**EXERCISE:** Output the records again verbatim.
--- START ---
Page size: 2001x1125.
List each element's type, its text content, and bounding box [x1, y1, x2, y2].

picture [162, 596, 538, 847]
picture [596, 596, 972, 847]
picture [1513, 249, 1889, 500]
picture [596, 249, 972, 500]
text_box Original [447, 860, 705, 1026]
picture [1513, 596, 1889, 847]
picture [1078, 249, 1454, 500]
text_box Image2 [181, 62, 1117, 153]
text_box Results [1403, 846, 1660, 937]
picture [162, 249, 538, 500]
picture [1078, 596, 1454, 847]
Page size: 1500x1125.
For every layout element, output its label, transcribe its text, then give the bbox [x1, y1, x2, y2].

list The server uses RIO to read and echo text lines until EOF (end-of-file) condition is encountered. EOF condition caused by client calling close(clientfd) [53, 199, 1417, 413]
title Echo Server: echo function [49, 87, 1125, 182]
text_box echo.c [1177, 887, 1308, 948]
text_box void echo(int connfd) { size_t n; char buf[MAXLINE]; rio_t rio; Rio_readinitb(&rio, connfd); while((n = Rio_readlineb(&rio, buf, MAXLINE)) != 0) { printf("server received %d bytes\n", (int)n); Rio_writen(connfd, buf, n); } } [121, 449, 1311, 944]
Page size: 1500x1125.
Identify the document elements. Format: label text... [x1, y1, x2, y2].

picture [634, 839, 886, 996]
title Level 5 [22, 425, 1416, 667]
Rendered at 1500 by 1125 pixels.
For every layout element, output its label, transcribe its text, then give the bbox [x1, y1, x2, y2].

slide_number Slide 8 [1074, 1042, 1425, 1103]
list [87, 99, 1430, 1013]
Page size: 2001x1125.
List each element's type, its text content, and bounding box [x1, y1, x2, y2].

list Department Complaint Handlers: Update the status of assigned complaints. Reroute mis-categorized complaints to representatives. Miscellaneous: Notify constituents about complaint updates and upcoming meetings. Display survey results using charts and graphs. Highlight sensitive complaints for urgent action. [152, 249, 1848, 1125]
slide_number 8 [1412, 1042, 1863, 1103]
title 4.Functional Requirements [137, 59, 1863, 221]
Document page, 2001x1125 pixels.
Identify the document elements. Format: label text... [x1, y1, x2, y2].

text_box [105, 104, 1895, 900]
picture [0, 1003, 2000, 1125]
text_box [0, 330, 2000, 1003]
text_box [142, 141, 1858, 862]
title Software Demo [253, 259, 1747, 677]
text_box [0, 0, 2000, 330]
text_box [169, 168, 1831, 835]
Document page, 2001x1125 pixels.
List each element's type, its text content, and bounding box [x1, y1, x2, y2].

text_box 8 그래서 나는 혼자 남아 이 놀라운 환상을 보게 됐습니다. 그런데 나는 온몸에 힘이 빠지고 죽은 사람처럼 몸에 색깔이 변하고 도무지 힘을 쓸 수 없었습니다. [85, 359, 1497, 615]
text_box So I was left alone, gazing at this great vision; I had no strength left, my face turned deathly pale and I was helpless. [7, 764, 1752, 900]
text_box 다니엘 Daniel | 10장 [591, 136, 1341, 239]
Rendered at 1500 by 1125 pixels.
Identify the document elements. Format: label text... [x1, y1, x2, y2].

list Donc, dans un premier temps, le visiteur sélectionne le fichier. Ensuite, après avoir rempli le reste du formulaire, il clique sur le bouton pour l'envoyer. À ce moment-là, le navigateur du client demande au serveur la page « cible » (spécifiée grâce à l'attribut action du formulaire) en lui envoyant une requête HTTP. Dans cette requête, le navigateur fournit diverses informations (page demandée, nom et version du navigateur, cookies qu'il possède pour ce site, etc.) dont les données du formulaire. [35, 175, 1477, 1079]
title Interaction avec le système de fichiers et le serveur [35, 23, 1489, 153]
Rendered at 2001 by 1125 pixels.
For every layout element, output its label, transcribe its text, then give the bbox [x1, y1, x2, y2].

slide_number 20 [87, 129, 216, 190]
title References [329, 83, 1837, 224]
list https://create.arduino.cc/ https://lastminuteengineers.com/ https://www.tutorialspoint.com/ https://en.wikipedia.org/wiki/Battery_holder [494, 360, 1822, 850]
--- END ---
**SOLUTION TO THIS PROBLEM:**
Page size: 2001x1125.
List each element's type, its text content, and bounding box [x1, y1, x2, y2].

picture [162, 596, 538, 847]
picture [596, 596, 972, 847]
picture [1513, 249, 1889, 500]
picture [596, 249, 972, 500]
text_box Original [447, 860, 705, 1026]
picture [1513, 596, 1889, 847]
picture [1078, 249, 1454, 500]
text_box Image2 [181, 62, 1117, 153]
text_box Results [1403, 846, 1660, 937]
picture [162, 249, 538, 500]
picture [1078, 596, 1454, 847]
Page size: 1500x1125.
For every layout element, output its label, transcribe its text, then give the bbox [x1, y1, x2, y2].

list The server uses RIO to read and echo text lines until EOF (end-of-file) condition is encountered. EOF condition caused by client calling close(clientfd) [53, 199, 1417, 413]
title Echo Server: echo function [49, 87, 1125, 182]
text_box echo.c [1177, 887, 1308, 948]
text_box void echo(int connfd) { size_t n; char buf[MAXLINE]; rio_t rio; Rio_readinitb(&rio, connfd); while((n = Rio_readlineb(&rio, buf, MAXLINE)) != 0) { printf("server received %d bytes\n", (int)n); Rio_writen(connfd, buf, n); } } [121, 449, 1311, 944]
Page size: 1500x1125.
Identify the document elements. Format: label text... [x1, y1, x2, y2].

picture [634, 839, 886, 996]
title Level 5 [22, 425, 1416, 667]
Rendered at 1500 by 1125 pixels.
For every layout element, output its label, transcribe its text, then give the bbox [x1, y1, x2, y2].

slide_number Slide 8 [1074, 1042, 1425, 1103]
list [87, 99, 1430, 1013]
Page size: 2001x1125.
List each element's type, its text content, and bounding box [x1, y1, x2, y2].

list Department Complaint Handlers: Update the status of assigned complaints. Reroute mis-categorized complaints to representatives. Miscellaneous: Notify constituents about complaint updates and upcoming meetings. Display survey results using charts and graphs. Highlight sensitive complaints for urgent action. [152, 249, 1848, 1125]
slide_number 8 [1412, 1042, 1863, 1103]
title 4.Functional Requirements [137, 59, 1863, 221]
Document page, 2001x1125 pixels.
Identify the document elements. Format: label text... [x1, y1, x2, y2].

text_box [105, 104, 1895, 900]
picture [0, 1003, 2000, 1125]
text_box [0, 330, 2000, 1003]
text_box [142, 141, 1858, 862]
title Software Demo [253, 259, 1747, 677]
text_box [0, 0, 2000, 330]
text_box [169, 168, 1831, 835]
Document page, 2001x1125 pixels.
List each element's type, its text content, and bounding box [x1, y1, x2, y2].

text_box 8 그래서 나는 혼자 남아 이 놀라운 환상을 보게 됐습니다. 그런데 나는 온몸에 힘이 빠지고 죽은 사람처럼 몸에 색깔이 변하고 도무지 힘을 쓸 수 없었습니다. [85, 359, 1497, 615]
text_box So I was left alone, gazing at this great vision; I had no strength left, my face turned deathly pale and I was helpless. [7, 764, 1752, 900]
text_box 다니엘 Daniel | 10장 [591, 136, 1341, 239]
Rendered at 1500 by 1125 pixels.
Identify the document elements. Format: label text... [x1, y1, x2, y2].

list Donc, dans un premier temps, le visiteur sélectionne le fichier. Ensuite, après avoir rempli le reste du formulaire, il clique sur le bouton pour l'envoyer. À ce moment-là, le navigateur du client demande au serveur la page « cible » (spécifiée grâce à l'attribut action du formulaire) en lui envoyant une requête HTTP. Dans cette requête, le navigateur fournit diverses informations (page demandée, nom et version du navigateur, cookies qu'il possède pour ce site, etc.) dont les données du formulaire. [35, 175, 1477, 1079]
title Interaction avec le système de fichiers et le serveur [35, 23, 1489, 153]
Rendered at 2001 by 1125 pixels.
For every layout element, output its label, transcribe its text, then give the bbox [x1, y1, x2, y2].

slide_number 20 [87, 129, 216, 190]
title References [329, 83, 1837, 224]
list https://create.arduino.cc/ https://lastminuteengineers.com/ https://www.tutorialspoint.com/ https://en.wikipedia.org/wiki/Battery_holder [494, 360, 1822, 850]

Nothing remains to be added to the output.